Problem: Identify all lines in the data containing the string "Selenium". Copy them out.

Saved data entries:
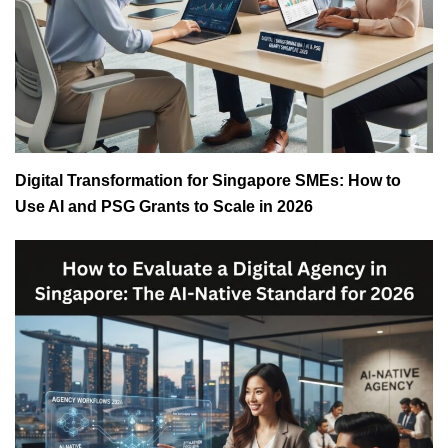
Digital Transformation for Singapore SMEs: How to
Use AI and PSG Grants to Scale in 2026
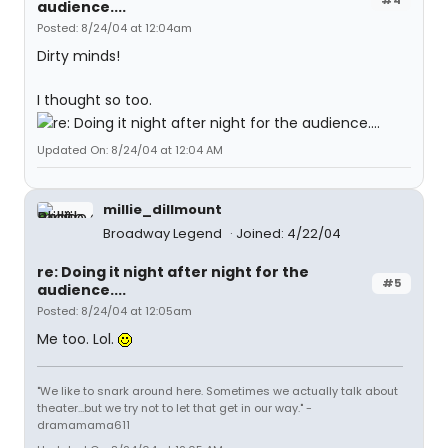
audience....
Posted: 8/24/04 at 12:04am
Dirty minds!
I thought so too.
Updated On: 8/24/04 at 12:04 AM
millie_dillmount
Broadway Legend
Joined: 4/22/04
re: Doing it night after night for the
#5
audience....
Posted: 8/24/04 at 12:05am
Me too. Lol.
"We like to snark around here. Sometimes we actually talk about
theater...but we try not to let that get in our way." -
dramamama611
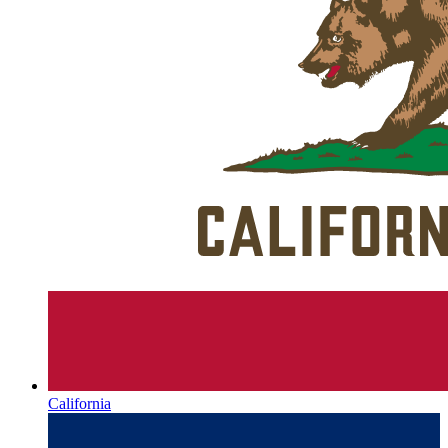
California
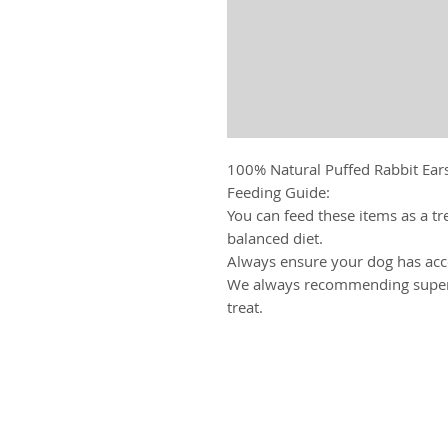
100% Natural Puffed Rabbit Ears
Feeding Guide:
You can feed these items as a tr
balanced diet.
Always ensure your dog has acce
We always recommending superv
treat.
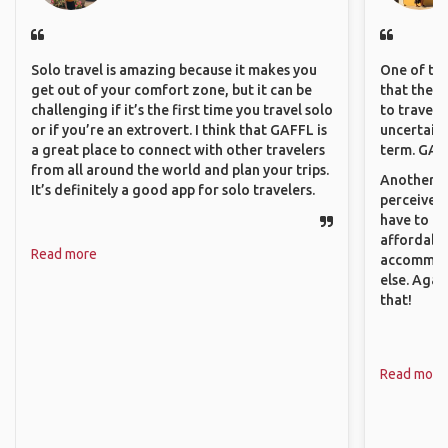
Solo travel is amazing because it makes you
One of the
get out of your comfort zone, but it can be
that they 
challenging if it’s the first time you travel solo
to travel 
or if you’re an extrovert. I think that GAFFL is
uncertain 
a great place to connect with other travelers
term. GAFF
from all around the world and plan your trips.
Another th
It’s definitely a good app for solo travelers.
perceived 
have to be
affordable
Read more
accommoda
else. Agai
that!
Read more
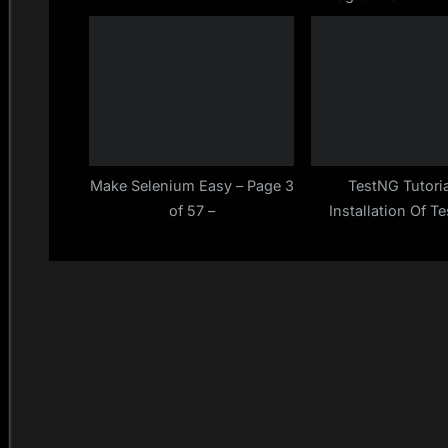
Series at Given 
:
Using Recursion
Selenium E
Make Selenium Easy – Page 3
TestNG Tutoria
of 57 –
Installation Of T
Eclipse ==> Down
Add To Build Pat
Make Selenium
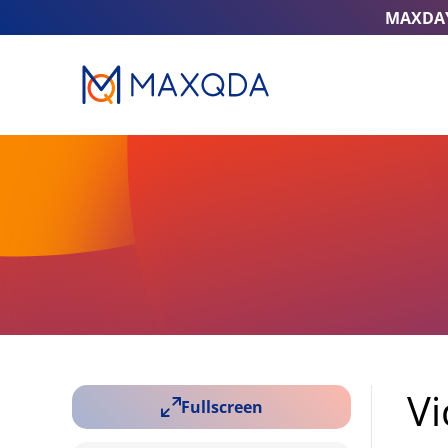
MAXDA
Vi
Fullscreen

Exercise solution:
Selenium E
Make Selenium Easy – Page 3
Make Selenium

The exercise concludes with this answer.